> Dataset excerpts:
- - - - - - -
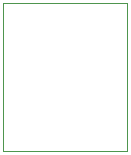
<source format=gbr>
%TF.GenerationSoftware,KiCad,Pcbnew,9.0.0*%
%TF.CreationDate,2025-04-04T03:51:44-04:00*%
%TF.ProjectId,Project Resonator Crossover Circuit PCB,50726f6a-6563-4742-9052-65736f6e6174,rev?*%
%TF.SameCoordinates,Original*%
%TF.FileFunction,Profile,NP*%
%FSLAX46Y46*%
G04 Gerber Fmt 4.6, Leading zero omitted, Abs format (unit mm)*
G04 Created by KiCad (PCBNEW 9.0.0) date 2025-04-04 03:51:44*
%MOMM*%
%LPD*%
G01*
G04 APERTURE LIST*
%TA.AperFunction,Profile*%
%ADD10C,0.050000*%
%TD*%
G04 APERTURE END LIST*
D10*
X163870994Y-50898800D02*
X174371000Y-50898800D01*
X174371000Y-63398807D01*
X163870994Y-63398807D01*
X163870994Y-50898800D01*
M02*

</source>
- - - - - - -
> THE TASK:
Identify the lines of the data that contain the word "format". Copy each of them.

> YOUR RESPONSE:
<source format=gbr>
G04 Gerber Fmt 4.6, Leading zero omitted, Abs format (unit mm)*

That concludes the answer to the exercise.